DeGaulle's is the more interesting comment.

It is possible to make up a worldview that includes yourself and others you want to include in the category of "real persons" and that excludes other humans you don't want to include. I suppose one can say that this doesn't logically require the denial of one's own existence.

However, ultimately the arbitrariness of it comes to light. Personhood theory is fundamentally arbitrary, because the categories it invokes (e.g., being able at this present moment to think consciously) are not what one might call "natural kinds." That category does not "cut reality at the joints." And certainly the practice of dividing human beings into the "real" and the "unreal" persons has a strong tendency to metastasize, which may very well catch that theorist one day. We can hope for repentance before that day comes.

It doesn't just make some people real and some unreal, but confuses the distinction between humans and animals by moving from the Imago Dei to cognition. There are species with real cognitive capabilities like African Grey Parrots and Gorillas. Personhood theory requires that they be considered persons on a rudimentary level. Just think, voting rights for apes. (The average silver back would probably make a better President than Trump or Hillary; more libertarian and hawkish on community defense at the same time)

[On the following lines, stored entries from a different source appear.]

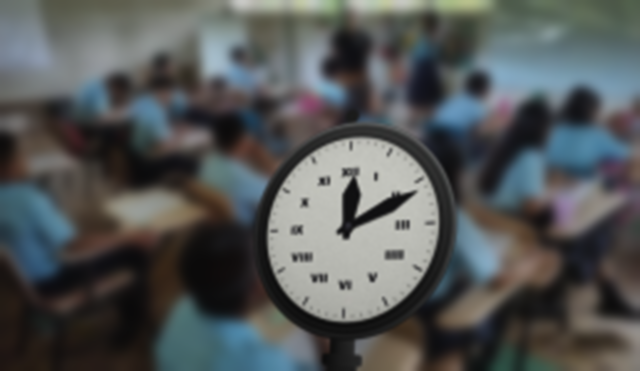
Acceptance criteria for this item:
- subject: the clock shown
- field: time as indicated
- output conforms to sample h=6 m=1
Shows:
h=12 m=11
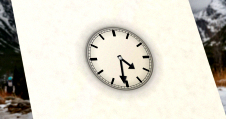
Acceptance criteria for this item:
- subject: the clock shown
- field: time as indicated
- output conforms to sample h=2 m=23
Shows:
h=4 m=31
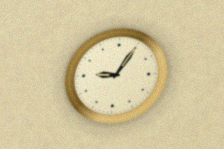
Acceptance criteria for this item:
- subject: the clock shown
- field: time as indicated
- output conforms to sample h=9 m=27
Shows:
h=9 m=5
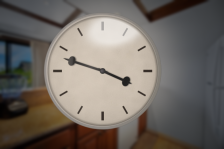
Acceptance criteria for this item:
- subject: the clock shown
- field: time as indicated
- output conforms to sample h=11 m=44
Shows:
h=3 m=48
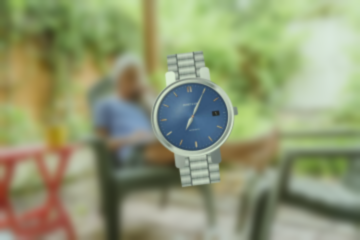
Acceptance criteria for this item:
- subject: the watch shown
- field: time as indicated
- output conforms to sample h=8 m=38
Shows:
h=7 m=5
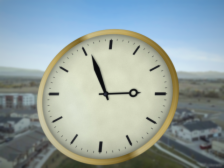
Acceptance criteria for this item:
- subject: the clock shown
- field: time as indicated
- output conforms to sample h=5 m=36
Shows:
h=2 m=56
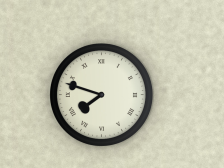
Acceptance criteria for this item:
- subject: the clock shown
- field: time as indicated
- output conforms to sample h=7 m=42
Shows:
h=7 m=48
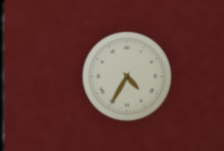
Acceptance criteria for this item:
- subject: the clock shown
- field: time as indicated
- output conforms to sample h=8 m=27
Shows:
h=4 m=35
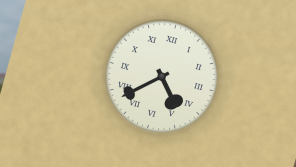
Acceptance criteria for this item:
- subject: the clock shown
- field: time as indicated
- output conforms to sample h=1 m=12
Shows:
h=4 m=38
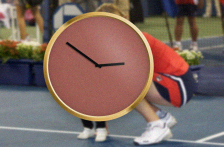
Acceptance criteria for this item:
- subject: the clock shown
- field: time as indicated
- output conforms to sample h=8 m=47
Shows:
h=2 m=51
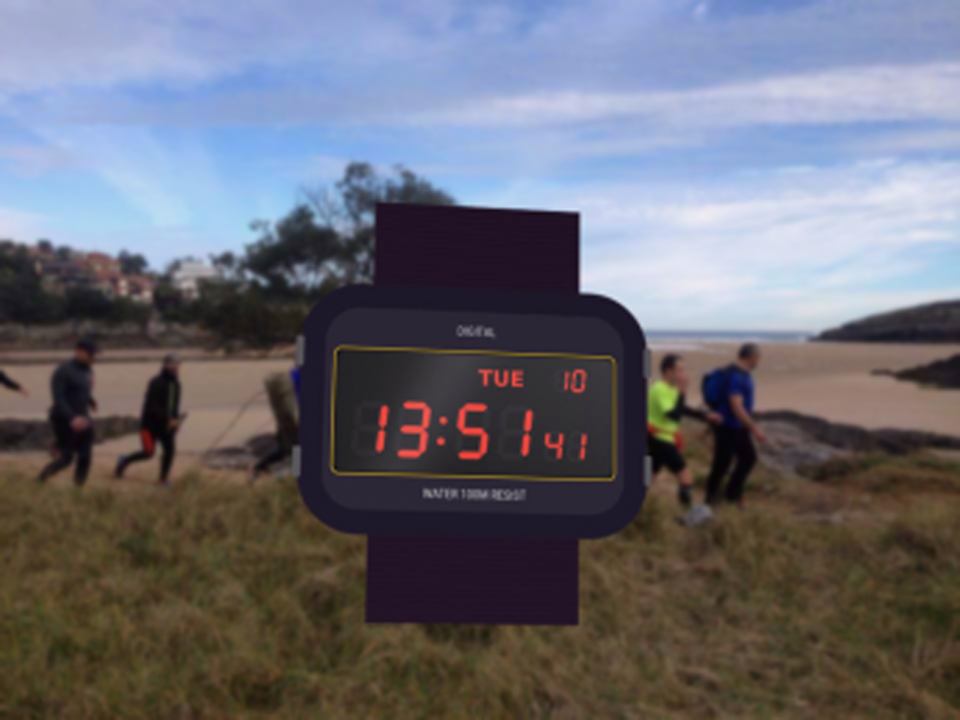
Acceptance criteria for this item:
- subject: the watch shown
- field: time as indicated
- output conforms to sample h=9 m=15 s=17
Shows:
h=13 m=51 s=41
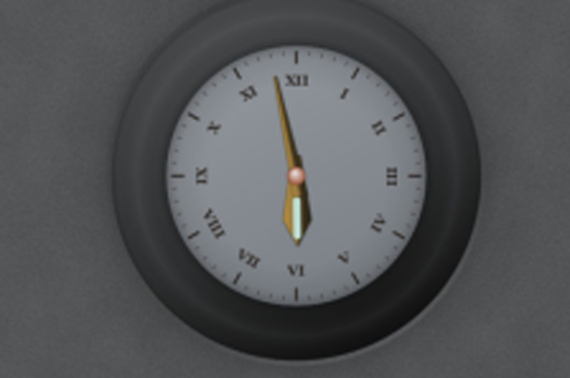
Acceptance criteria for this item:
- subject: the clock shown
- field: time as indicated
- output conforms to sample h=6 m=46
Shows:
h=5 m=58
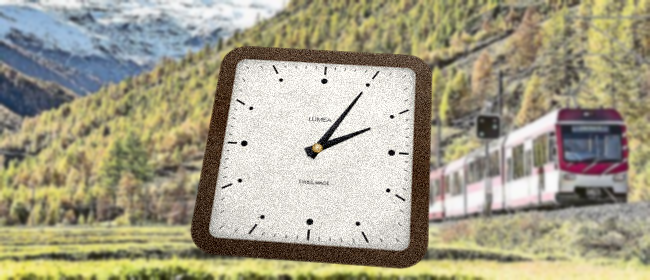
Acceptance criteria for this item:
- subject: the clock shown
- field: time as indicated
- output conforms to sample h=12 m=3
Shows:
h=2 m=5
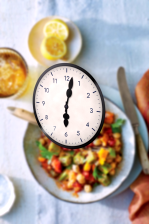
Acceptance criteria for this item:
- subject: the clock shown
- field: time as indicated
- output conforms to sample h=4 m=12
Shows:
h=6 m=2
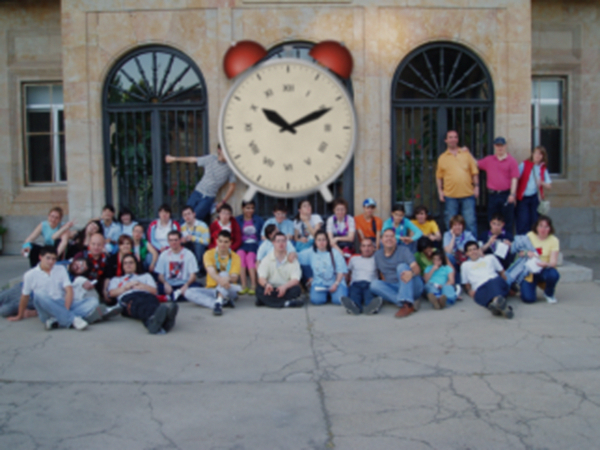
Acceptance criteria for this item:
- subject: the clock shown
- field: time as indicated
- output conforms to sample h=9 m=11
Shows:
h=10 m=11
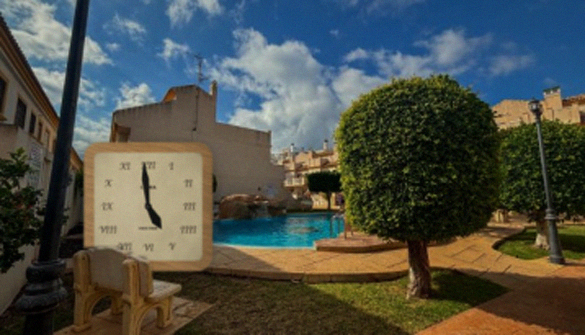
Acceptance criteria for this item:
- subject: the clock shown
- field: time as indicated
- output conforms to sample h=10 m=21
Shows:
h=4 m=59
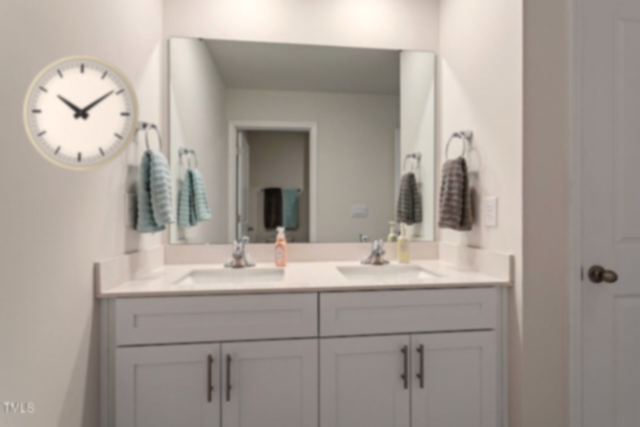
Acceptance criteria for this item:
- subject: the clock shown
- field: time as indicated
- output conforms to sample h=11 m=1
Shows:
h=10 m=9
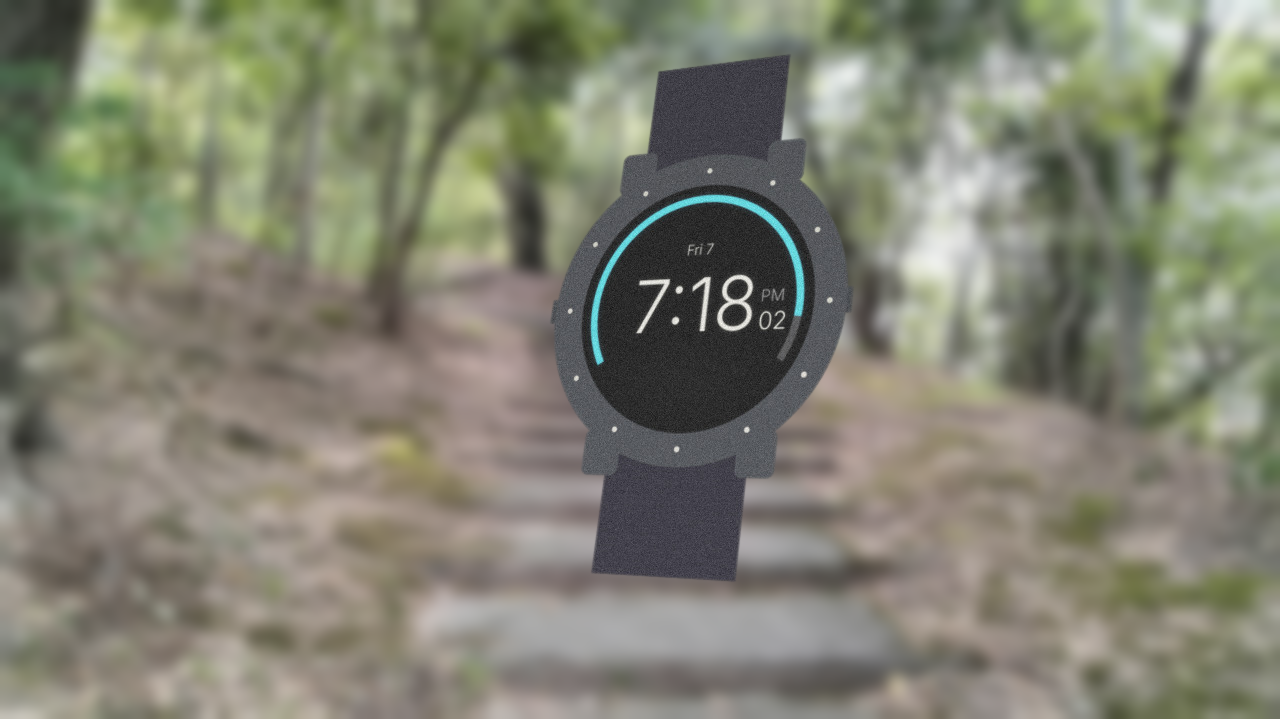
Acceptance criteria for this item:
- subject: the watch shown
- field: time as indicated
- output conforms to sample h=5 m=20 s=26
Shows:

Good post, Lydia. I won't link-bomb your site, but I wrote an article on a related topic, fetus farming, for Christian Research Journal back in 2007. You can google "Betting the Farm" to find it. In short, it's happening before birth as well as after. Keep up the good work.

Feel free to post the link, Scott, and I will be very interested to read it.

By the way, someone I was having a brief e-mail exchange with about this has opined that it is still too unclear what the UK policy will be to comment on it with any confidence.

I disagree. In the post I explicitly distinguished between what remains unknown--namely, precisely how the newborn babies with these conditions will be treated if they have been marked out as donors--and what is known. What *is* known, what the NHS is stating _explicitly_, is that they will train nurses and other medical workers in how to try to convince women not to abort these babies *so that* the babies' organs can be harvested after birth. They are absolutely clear that they will be attempting to convince women to carry to term as gestators for usable organs from these babies--in other words, for an entirely utilitarian reason related to the usefulness of the babies' organs.

This is wrong *in and of itself* regardless of precisely how the donation and the deaths of the babies after birth are handled. It is intrinsically a way of commodifying both the children and their mothers' gestational capacities.

This sorta reminds of Kazuo Ishiguro's Never Let Me Go.